Monday, 6 February 2012

Too Much Information


Help!!! My brain is creaking after spending a weekend looking through catalogues and books working out what to grow at the allotment this year. When I got my plot some six years ago now, there was a dearth of books related to allotment and vegetable growing. A dear friend sent me a copy of Caroline Foley's 'Handbook of Allotment Planning' to celebrate my good news when I told her that I had got my plot. For some time this was the only reading matter that I had on the subject, not for lack of interest on my behalf but just because there seemed to be so little out there. However this situation has changed and my bookshelves are now creaking under the strain with allotment and vegetable growing titles. Over the last two or three years these titles have mushroomed beyond belief.

Now such riches are all well and good but you can have too much of a good thing. When it comes to information about which variety of what to grow, when to sow, planting distances between crops etc. there are so many conflicting opinions from the experts that I am sometimes completely bamboozled. I do have a staple though which I return to regularly which is Joy Larkcom's 'Grow Your Own Vegetables'. This is the only book which I have ever considered getting a second copy of, as it has now become so dirty through using it at the allotment, I've come to the conclusion that I need a clean duplicate at home. The only illustrations in the book are black and white line drawings but this is immaterial. There are nearly 400 pages jam packed with practical advice and information on growing vegetables. If I was ever to have a rush of blood to the head and just keep one book this would be it. I don't think that this is likely to happen though so I will carry on reading and inwardly digesting, comparing cultivation methods and crop preferences, looking at enchanting photos of perfect plots and going round and round in circle of confusion.

▶ **Dataset**
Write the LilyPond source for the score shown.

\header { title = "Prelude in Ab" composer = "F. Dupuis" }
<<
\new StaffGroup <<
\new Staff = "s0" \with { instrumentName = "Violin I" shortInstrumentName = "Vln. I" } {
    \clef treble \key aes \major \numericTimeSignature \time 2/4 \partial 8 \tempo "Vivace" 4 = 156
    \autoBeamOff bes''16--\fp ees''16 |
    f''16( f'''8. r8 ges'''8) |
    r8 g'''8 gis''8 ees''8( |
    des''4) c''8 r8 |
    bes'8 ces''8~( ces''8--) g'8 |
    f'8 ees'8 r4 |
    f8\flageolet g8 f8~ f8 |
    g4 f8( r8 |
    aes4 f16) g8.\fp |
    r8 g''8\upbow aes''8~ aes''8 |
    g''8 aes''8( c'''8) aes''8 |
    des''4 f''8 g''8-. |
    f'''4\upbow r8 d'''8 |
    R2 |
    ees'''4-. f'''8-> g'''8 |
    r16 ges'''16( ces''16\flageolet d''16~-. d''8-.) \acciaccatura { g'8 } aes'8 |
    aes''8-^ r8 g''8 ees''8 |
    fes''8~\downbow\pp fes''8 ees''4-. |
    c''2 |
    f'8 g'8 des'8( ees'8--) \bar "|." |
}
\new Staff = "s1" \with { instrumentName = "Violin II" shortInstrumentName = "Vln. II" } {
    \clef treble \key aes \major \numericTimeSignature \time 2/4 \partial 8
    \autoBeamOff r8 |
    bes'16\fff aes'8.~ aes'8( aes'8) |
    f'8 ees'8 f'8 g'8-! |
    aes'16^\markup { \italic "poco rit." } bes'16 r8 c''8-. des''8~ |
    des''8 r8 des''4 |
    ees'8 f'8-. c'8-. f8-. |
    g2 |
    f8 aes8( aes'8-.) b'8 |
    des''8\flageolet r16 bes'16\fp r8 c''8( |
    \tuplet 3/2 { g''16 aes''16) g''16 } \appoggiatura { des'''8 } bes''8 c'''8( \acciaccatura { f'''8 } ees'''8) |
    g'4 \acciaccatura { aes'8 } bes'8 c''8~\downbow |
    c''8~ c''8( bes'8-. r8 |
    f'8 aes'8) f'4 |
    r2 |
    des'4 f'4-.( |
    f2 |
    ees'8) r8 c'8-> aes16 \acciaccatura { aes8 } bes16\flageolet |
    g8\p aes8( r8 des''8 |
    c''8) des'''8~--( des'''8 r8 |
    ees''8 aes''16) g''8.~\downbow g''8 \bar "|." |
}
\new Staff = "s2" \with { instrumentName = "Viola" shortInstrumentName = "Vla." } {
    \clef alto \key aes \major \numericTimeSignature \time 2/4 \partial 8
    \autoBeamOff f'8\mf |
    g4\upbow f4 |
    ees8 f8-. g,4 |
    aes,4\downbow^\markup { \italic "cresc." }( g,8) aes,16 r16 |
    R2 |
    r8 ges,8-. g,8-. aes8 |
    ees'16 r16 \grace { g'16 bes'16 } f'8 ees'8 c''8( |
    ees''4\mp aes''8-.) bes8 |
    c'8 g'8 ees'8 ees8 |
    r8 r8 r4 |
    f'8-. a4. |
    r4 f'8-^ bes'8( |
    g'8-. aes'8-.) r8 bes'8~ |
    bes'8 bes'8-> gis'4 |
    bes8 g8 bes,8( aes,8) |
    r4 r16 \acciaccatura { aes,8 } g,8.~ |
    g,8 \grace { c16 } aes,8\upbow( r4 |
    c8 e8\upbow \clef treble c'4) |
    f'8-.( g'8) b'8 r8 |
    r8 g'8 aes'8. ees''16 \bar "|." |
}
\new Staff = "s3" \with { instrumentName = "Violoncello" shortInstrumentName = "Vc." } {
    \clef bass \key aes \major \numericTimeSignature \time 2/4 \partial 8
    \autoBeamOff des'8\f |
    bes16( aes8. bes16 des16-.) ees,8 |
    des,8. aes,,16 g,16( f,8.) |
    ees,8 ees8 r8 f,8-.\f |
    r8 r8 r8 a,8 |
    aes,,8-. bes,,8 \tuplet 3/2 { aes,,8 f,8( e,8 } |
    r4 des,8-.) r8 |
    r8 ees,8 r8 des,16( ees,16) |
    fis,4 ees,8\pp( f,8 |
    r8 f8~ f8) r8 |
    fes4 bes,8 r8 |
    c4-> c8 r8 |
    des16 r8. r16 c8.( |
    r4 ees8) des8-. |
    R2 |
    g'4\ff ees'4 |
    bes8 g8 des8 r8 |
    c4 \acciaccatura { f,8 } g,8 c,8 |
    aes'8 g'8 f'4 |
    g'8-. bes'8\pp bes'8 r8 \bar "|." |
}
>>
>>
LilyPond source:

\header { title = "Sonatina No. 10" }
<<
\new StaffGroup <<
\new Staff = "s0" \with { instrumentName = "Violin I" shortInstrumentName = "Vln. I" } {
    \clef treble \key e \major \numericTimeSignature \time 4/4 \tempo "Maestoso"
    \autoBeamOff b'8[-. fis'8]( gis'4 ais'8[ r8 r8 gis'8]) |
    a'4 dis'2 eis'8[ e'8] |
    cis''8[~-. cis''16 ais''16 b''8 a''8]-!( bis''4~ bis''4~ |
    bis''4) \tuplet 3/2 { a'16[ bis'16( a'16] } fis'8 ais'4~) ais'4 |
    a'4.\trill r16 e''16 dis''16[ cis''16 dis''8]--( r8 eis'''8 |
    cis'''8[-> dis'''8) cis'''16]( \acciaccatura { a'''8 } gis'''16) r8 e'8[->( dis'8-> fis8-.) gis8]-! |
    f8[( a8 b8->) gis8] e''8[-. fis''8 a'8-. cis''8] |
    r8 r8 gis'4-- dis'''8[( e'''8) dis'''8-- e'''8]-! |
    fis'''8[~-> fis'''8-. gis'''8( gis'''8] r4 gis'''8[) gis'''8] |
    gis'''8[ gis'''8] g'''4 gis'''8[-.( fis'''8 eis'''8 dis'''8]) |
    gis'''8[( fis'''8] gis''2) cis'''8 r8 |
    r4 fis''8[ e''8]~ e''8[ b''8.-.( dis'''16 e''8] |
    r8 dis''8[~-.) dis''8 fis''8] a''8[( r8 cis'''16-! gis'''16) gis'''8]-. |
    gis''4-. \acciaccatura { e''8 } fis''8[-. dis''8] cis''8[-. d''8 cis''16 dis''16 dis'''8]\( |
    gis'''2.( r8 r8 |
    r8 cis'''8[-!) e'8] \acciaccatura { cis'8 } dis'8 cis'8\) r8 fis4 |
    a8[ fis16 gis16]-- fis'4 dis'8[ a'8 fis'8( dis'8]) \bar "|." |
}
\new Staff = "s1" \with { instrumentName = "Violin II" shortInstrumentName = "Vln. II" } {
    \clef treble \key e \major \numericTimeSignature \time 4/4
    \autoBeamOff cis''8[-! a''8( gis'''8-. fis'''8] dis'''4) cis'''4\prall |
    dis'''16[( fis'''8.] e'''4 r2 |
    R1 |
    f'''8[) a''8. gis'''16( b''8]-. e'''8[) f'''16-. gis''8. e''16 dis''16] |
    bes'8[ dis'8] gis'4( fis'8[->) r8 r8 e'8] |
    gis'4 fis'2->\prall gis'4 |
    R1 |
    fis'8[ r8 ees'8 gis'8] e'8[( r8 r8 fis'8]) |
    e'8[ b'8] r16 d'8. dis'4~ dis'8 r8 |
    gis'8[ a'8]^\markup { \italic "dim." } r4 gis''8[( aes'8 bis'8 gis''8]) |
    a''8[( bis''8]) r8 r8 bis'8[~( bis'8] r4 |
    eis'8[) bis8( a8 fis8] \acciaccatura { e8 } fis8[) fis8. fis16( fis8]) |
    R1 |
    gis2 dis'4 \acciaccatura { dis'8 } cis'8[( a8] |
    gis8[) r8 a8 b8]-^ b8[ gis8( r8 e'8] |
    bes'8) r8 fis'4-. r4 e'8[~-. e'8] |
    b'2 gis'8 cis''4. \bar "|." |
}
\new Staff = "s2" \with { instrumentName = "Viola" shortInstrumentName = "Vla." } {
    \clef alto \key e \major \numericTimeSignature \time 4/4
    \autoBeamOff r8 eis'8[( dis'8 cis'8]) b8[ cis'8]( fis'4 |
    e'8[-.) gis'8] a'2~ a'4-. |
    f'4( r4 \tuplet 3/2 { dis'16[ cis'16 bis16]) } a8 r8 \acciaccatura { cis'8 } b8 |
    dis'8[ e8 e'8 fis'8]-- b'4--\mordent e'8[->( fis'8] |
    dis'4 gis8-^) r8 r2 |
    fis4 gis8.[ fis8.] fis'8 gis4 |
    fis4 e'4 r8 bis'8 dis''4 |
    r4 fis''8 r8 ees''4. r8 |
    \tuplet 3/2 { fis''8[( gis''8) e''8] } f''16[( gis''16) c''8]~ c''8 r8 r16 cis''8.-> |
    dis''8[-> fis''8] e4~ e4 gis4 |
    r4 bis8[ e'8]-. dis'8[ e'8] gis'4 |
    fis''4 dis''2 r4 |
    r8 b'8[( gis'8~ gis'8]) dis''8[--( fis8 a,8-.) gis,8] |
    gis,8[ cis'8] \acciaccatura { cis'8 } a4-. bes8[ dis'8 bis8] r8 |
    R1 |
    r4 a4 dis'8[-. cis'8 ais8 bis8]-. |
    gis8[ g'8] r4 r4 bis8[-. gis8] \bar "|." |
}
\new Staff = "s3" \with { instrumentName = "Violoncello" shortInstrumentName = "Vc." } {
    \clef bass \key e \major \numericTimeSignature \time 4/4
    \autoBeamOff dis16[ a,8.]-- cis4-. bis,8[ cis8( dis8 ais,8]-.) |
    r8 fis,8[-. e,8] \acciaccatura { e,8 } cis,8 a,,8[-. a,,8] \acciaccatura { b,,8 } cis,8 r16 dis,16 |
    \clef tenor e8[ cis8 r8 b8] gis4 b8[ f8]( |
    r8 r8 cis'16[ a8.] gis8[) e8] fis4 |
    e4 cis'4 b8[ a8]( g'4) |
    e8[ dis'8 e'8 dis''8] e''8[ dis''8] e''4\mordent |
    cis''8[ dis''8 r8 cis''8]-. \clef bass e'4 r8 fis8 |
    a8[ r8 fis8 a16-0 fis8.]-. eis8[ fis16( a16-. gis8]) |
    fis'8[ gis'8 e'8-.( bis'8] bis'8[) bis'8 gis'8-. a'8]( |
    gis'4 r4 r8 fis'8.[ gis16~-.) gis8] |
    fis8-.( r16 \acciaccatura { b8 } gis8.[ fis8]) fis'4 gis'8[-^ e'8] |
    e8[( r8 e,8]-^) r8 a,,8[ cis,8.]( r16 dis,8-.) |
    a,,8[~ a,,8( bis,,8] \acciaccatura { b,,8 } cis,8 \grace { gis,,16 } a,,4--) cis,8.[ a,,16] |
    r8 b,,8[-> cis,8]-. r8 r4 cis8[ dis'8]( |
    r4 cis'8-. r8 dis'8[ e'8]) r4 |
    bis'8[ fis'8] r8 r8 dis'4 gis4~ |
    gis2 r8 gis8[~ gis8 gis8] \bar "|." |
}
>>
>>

▶ **Stated goal 1**
According to the allotment post, why has the writer thought about buying a second copy of Joy Larkcom's 'Grow Your Own Vegetables'? Answer in one to three sentences.
▶ **Stated goal 2**
Write the next part of the allotment post, picking up after its last sentence.
The records have nothing to do with this.

▶ **Exercise response 1**
The writer's copy has become so dirty from being used at the allotment that a clean duplicate seems necessary to keep at home.

▶ **Exercise response 2**
This neck of the woods was not graced by any of the white stuff this weekend but instead we had a mixture of sleet and freezing rain so that the garden was decorated with garlands of icicles. Perfect weather for armchair gardening but not so benign for feathered friends despite a well stocked feeding station. I was glad to be inside looking out.

Wednesday, 1 February 2012

A Poem For February

"Winter holds fast,
But a little warmth escapes like sand
Through the closed fingers.
The error is annual and certain,
Letting the pygmy flowers
Make their prompt appearance
Under creaking trees.
They stand with serious faces, green ruffled,
As prim as Tudor portraits.


In the west
The greys and gleam slide in the wind
And only the descended blackbird
Augments the intrepid yellow."

'Aconites' - Freda Downie, 1929 - 1993

That hand clutching the sand is clenched tight at the moment but the aconites will be spinning their gold sunshine again before long.

The illustration is one of Cicely Mary Barker's 'Flower Fairies'.